Giuseppe Tomasi di Lampedusa’s ‘Childhood Memories’

16th August 2018 | Books, Musings | 1 comment

I’ve been reading the ‘Childhood Memories’ (published 1958) of Giuseppe Tomasi de Lampedusa, the Sicilian aristocrat and author of ‘The Leopard‘, an award-winning Italian novel published posthumously and later made into a film starring Burt Lancaster.

Lampedusa’s memoirs concern life in his family’s Sicilian home – or homes – at the start of the 20th century. Not so long ago as the crow flies, perhaps, but some of his descriptions seem to belong to another age altogether. Was it really only last century?

Here are a few of the innumerable descriptions that struck me. The first is a recollection of 1900, when Lampedusa was three years old:

‘I remember how in the evening of that same day, at about 7.30, while I was in my grandparents’ dining room (I often sat with them when they dined, since it was earlier than my own mealtime)’ ….

The second concerns the dining room:

‘I’ve forgotten to describe the dining room at Santa Margherita, which was peculiar for many reasons, above all for the fact that there was one. I believe it’s very rare in any eighteenth-century house to find a room expressly designed for dining in: in that period meals were taken in any room, and the room where one dined changed all the time, as indeed is my habit today’.

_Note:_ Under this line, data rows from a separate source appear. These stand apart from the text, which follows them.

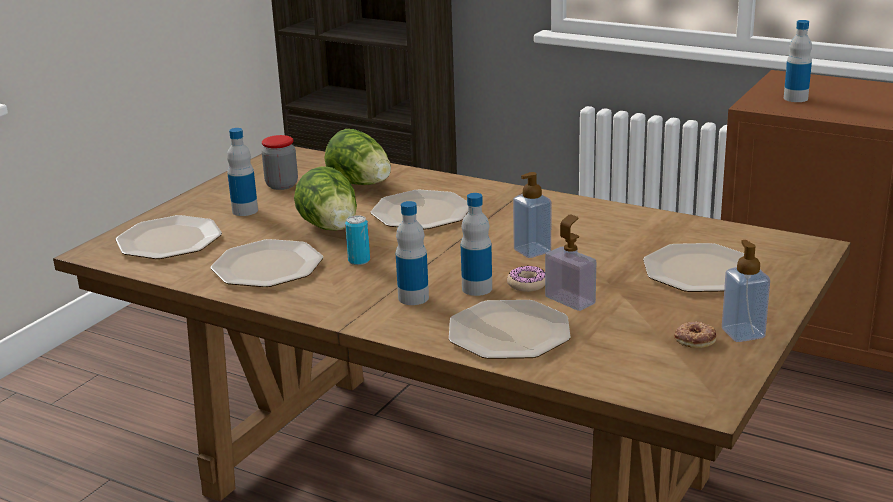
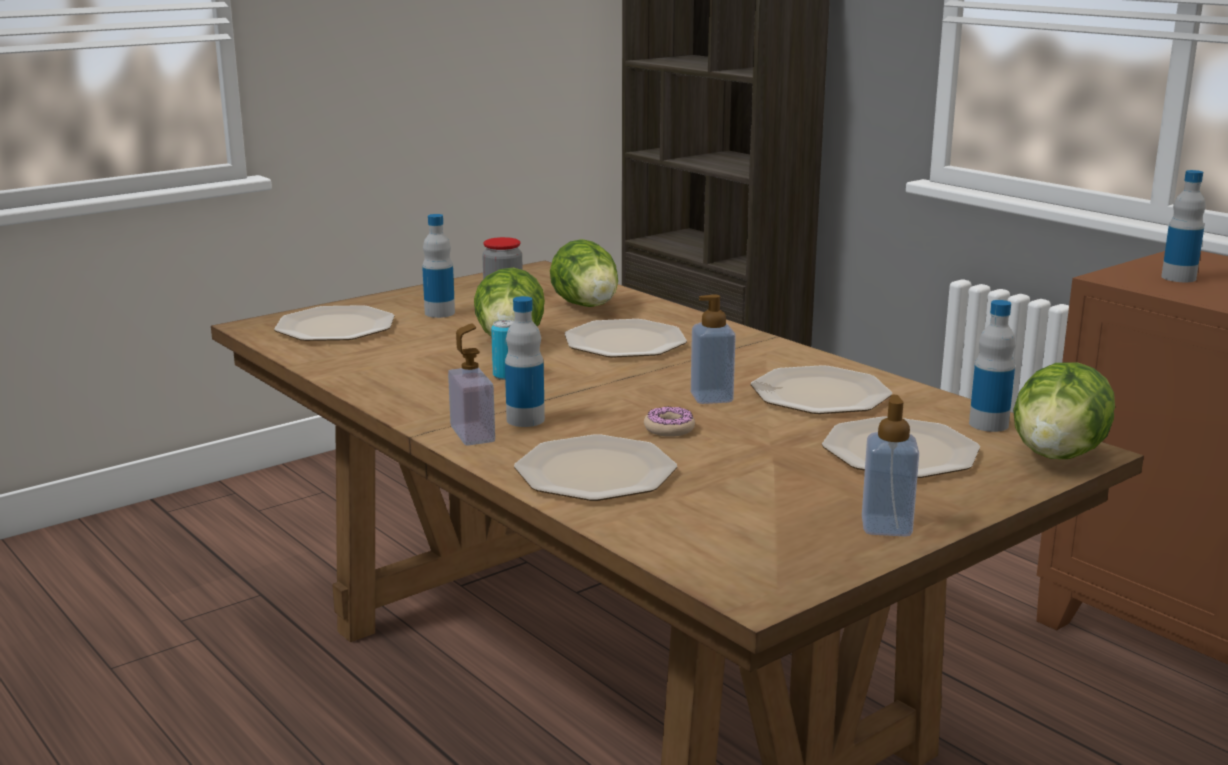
camera: 20 degrees right, 5 degrees down
plate [211,239,323,287] -> plate moved to [751,365,892,414]
bottle [461,193,492,296] -> bottle moved to [969,300,1016,432]
soap dispenser [545,214,596,311] -> soap dispenser moved to [448,323,495,446]
donut [674,321,716,348] -> none
none -> lettuce [1013,362,1115,459]

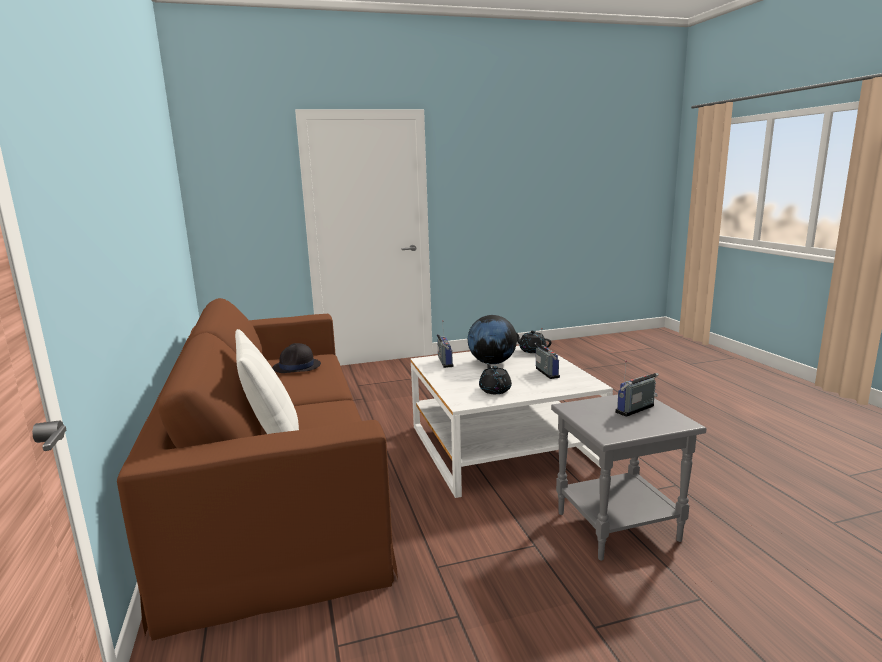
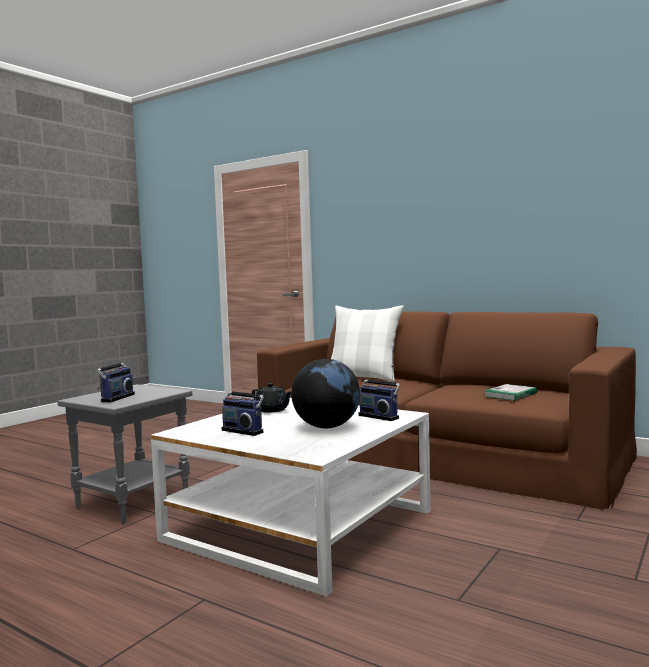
camera: 140 degrees right, 10 degrees down
black hat [272,343,321,373] -> book [484,384,537,401]
black teapot [516,330,551,353] -> none

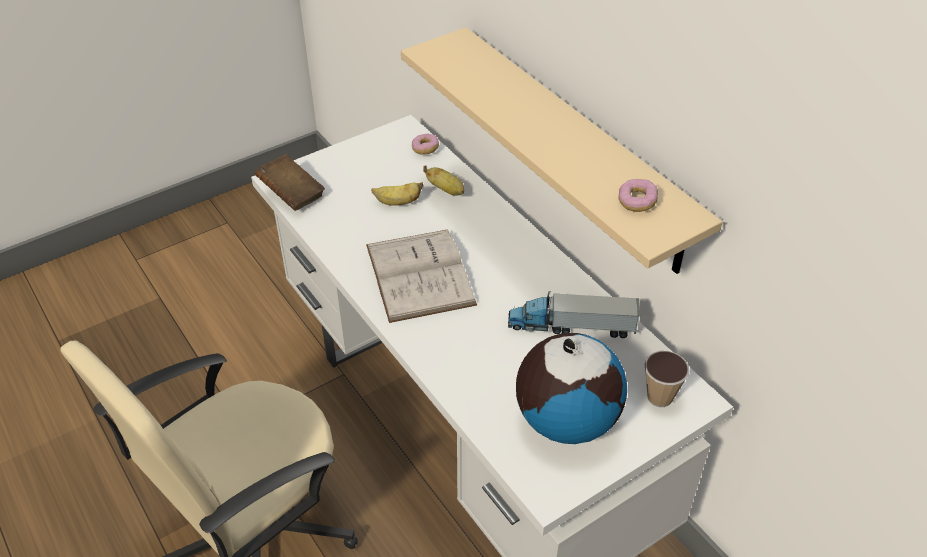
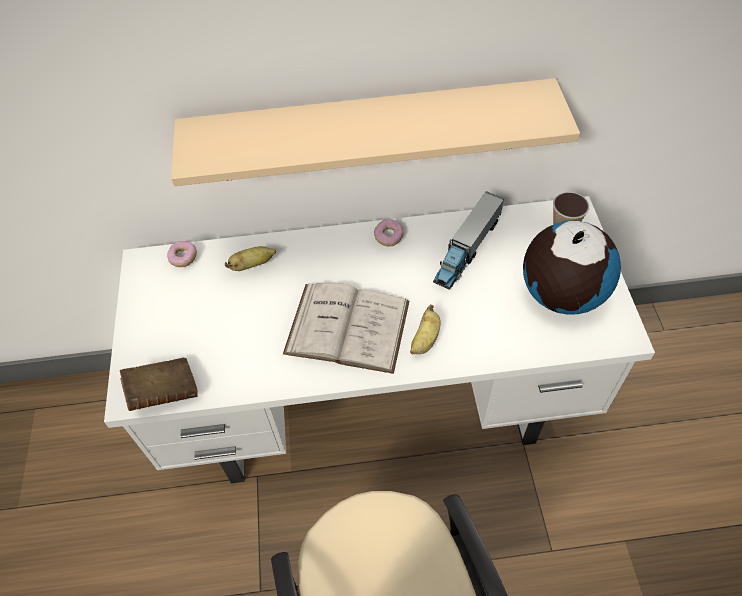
camera: 60 degrees left, 10 degrees up
banana [371,182,424,206] -> banana moved to [410,304,440,354]
donut [619,179,658,212] -> donut moved to [374,219,404,246]

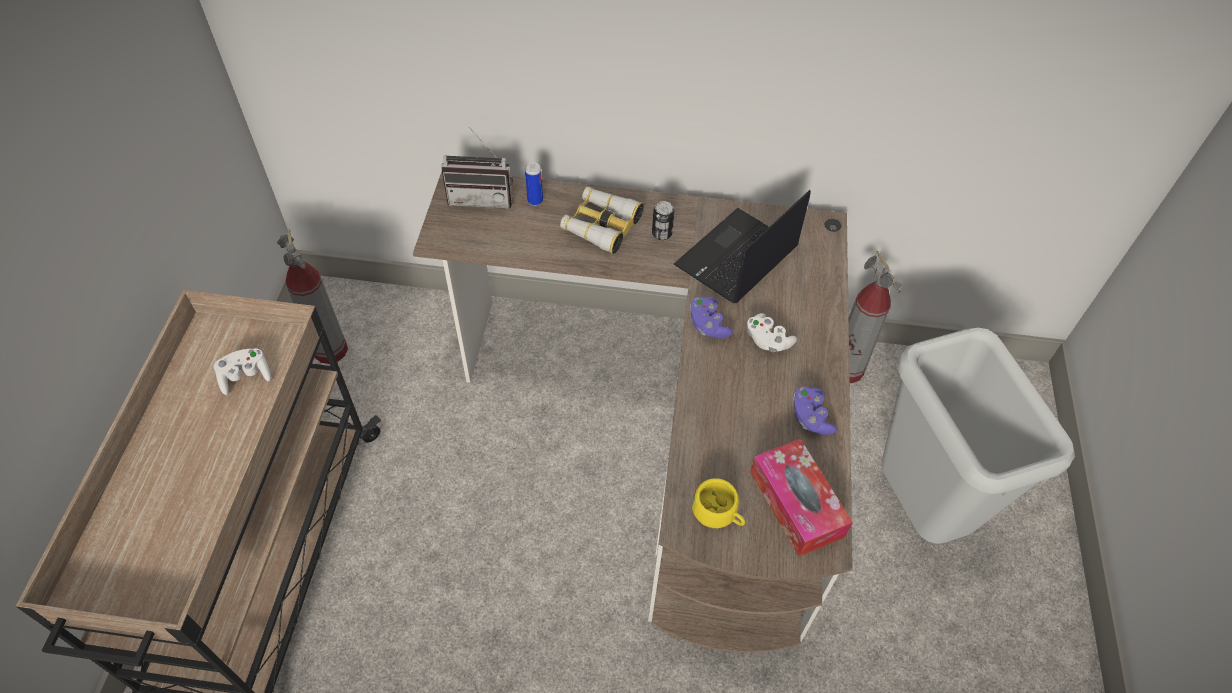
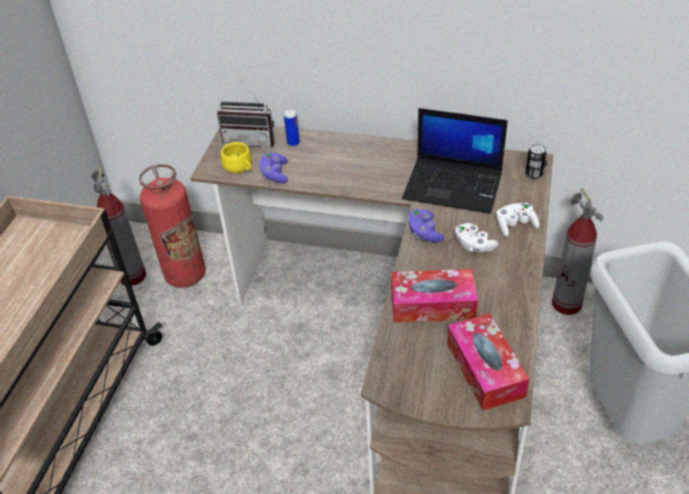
camera: 10 degrees right, 10 degrees down
white game controller [214,348,271,395] -> white game controller moved to [497,203,540,237]
binoculars [560,186,644,254] -> none
can [652,201,674,240] -> can moved to [525,144,546,179]
laptop [674,190,811,303] -> laptop turned 120 degrees counterclockwise [402,108,508,214]
yellow cup [692,478,745,528] -> yellow cup moved to [221,142,252,173]
purple game controller [793,386,837,435] -> purple game controller moved to [259,152,288,183]
none -> fire extinguisher [139,164,206,288]
none -> tissue box [391,269,478,323]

He recalls a journey by train to one of the family’s country houses:

”At that time trains had no corridors, and therefore no toilets: when I was a very little boy, an ugly brown ceramic chamberpot, bought especially for the journey, would be brought along for me and thrown out of the window before the train reached its destination. The ticket collector did his rounds gripping on to the outside of the train: at a certain point his braided cap and black-gloved hand would suddenly appear in the window.’

Finally there’s a description of a picnic excursion to yet another of the family’s country homes:

‘Our cooks had set out from Santa Margherita at 7am and already had everything prepared. When the boy on lookout announced our approach, the dishes containing the memorable timbali di maccheroni alla Talleyrand would quickly go into the ovens so that when we arrived there was barely time for us to wash our hands before going out onto the terrace, where two tables had been laid for us. Under an unsweetened papery crust of puff pastry, the pasta in the timbales was glazed with the lightest of sauces and steeped in the flavours of ham and truffles cut into match-thin strips.’

It reminded me of Bob’s [Robert Philip’s] remark about his first experiences of listening to historical recordings – for example of Elgar conducting his own music. The orchestra’s sound and style were surprising, although only half a century had elapsed since the recordings were made. As Bob said: if the sound of only 50 years ago was unguessably different, how much more so must have been the sound of Bach’s era, or Mozart’s or Beethoven’s?

1 Comment

  1. Steve L.

    ‘The Leopard’ is one of the greatest novels I’ve read; described as the author’s only in that genre, I thought that meant there were no other books by him. Of all places to learn of these ‘Childhood Memories’ — thanks!